Several cutting-edge technologies can significantly advance ASUN antibody-based research:

  • Proximity Labeling Techniques:

    • BioID or APEX2 fusion with ASUN to identify proximal proteins in living cells

    • Combination with mass spectrometry to map comprehensive interaction networks

    • Validation of identified interactions using traditional co-immunoprecipitation with ASUN antibodies (0.5-4.0 μg per 1.0-3.0 mg lysate)

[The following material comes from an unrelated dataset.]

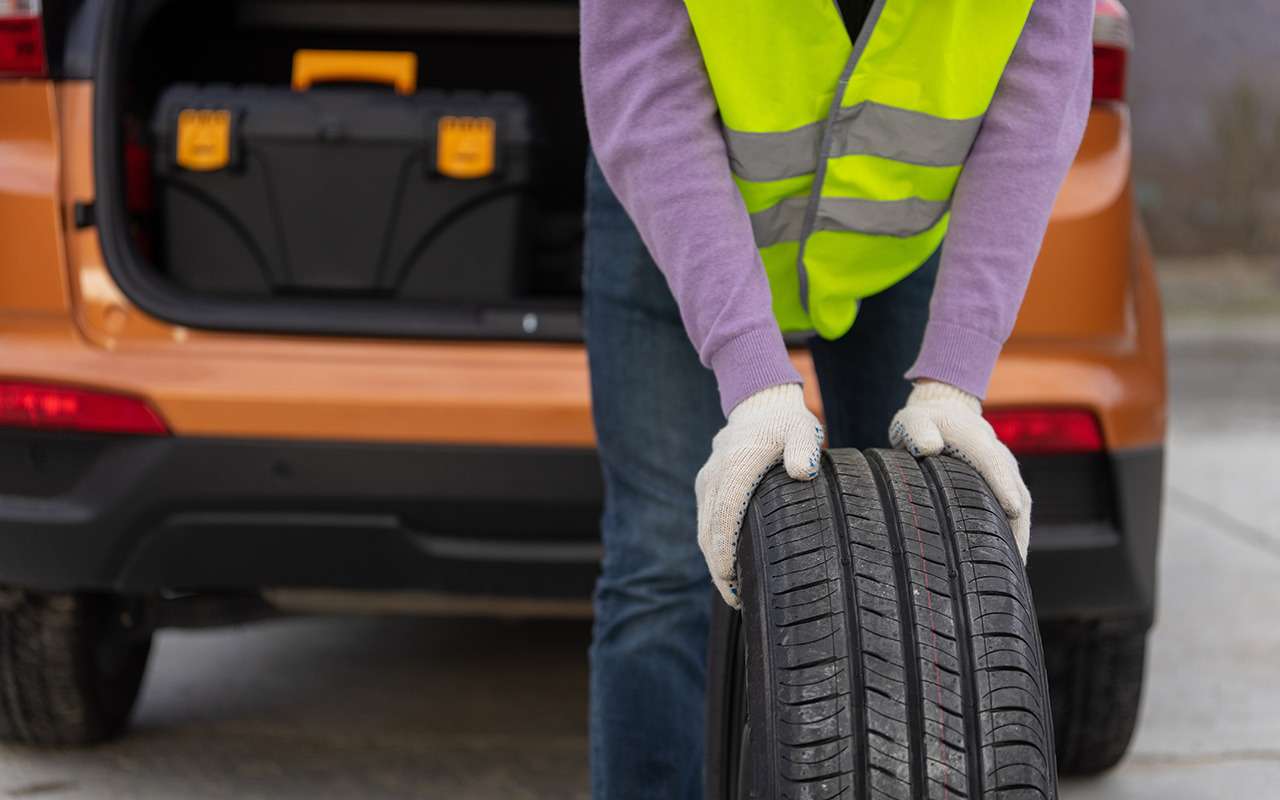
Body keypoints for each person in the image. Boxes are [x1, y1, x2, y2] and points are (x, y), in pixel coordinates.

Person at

  • Advanced Imaging Technologies:

    • Super-resolution microscopy (STORM, PALM, SIM) to precisely map ASUN localization

    • Live-cell imaging with ASUN antibody fragments to track dynamics

    • Lattice light-sheet microscopy for long-term visualization with minimal phototoxicity

    • Correlative light and electron microscopy (CLEM) to place ASUN in ultrastructural context

  • Single-Cell Technologies:

    • Single-cell Western blotting to examine ASUN expression heterogeneity

    • Mass cytometry (CyTOF) with ASUN antibodies for high-dimensional analysis

    • Integration with single-cell transcriptomics to correlate protein and mRNA levels

  • Spatial Transcriptomics Integration:

    • Combining ASUN immunohistochemistry with spatial transcriptomics

    • Correlating protein localization with local gene expression profiles

    • Application to tissue sections using validated IHC conditions (1:20-1:200 dilution)

  • Functional Genomics Approaches:

    • CRISPR screens combined with ASUN antibody-based readouts

    • Synthetic lethality studies to identify context-dependent functions

    • CRISPR base editing to introduce specific mutations and assess effects on ASUN localization

  • Computational Approaches:

    • Machine learning for automated analysis of ASUN localization patterns

    • Integrative multi-omics approaches incorporating antibody-based data

    • Predictive modeling of ASUN interaction networks

By integrating these emerging technologies with established ASUN antibody applications, researchers can gain unprecedented insights into ASUN biology across different cellular contexts and disease states.